▸ Goal: Copy each line of the entries below that contains the word "results". Case counts.

[Saved entries]
++++++++++

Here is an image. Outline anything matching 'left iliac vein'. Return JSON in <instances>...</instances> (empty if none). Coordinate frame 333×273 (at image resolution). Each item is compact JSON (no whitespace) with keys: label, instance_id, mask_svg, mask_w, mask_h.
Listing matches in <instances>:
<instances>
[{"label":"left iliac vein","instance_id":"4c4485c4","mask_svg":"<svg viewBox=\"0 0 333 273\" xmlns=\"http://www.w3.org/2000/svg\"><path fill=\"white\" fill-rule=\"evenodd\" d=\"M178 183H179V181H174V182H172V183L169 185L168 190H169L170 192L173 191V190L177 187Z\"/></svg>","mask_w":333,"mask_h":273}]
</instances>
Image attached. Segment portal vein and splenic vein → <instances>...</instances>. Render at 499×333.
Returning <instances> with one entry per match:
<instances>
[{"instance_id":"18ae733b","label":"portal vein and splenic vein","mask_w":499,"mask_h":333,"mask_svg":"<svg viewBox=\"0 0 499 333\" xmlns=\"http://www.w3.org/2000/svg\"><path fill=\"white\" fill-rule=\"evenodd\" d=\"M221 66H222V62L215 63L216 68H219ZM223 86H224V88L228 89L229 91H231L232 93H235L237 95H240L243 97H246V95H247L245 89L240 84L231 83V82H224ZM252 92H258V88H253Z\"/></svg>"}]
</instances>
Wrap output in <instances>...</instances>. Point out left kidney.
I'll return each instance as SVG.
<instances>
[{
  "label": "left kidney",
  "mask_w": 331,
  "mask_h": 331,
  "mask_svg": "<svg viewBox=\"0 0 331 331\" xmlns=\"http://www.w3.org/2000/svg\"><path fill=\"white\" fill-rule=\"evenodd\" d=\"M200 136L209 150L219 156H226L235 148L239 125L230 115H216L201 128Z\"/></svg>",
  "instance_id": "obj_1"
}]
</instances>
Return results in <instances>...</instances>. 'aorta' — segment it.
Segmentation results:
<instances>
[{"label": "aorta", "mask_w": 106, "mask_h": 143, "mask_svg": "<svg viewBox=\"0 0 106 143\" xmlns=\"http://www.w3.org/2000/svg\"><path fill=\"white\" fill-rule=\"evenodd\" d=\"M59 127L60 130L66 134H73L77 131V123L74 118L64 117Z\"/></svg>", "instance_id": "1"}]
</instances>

++++++++++

▸ Answer to the problem:
Return results in <instances>...</instances>. 'aorta' — segment it.
Segmentation results:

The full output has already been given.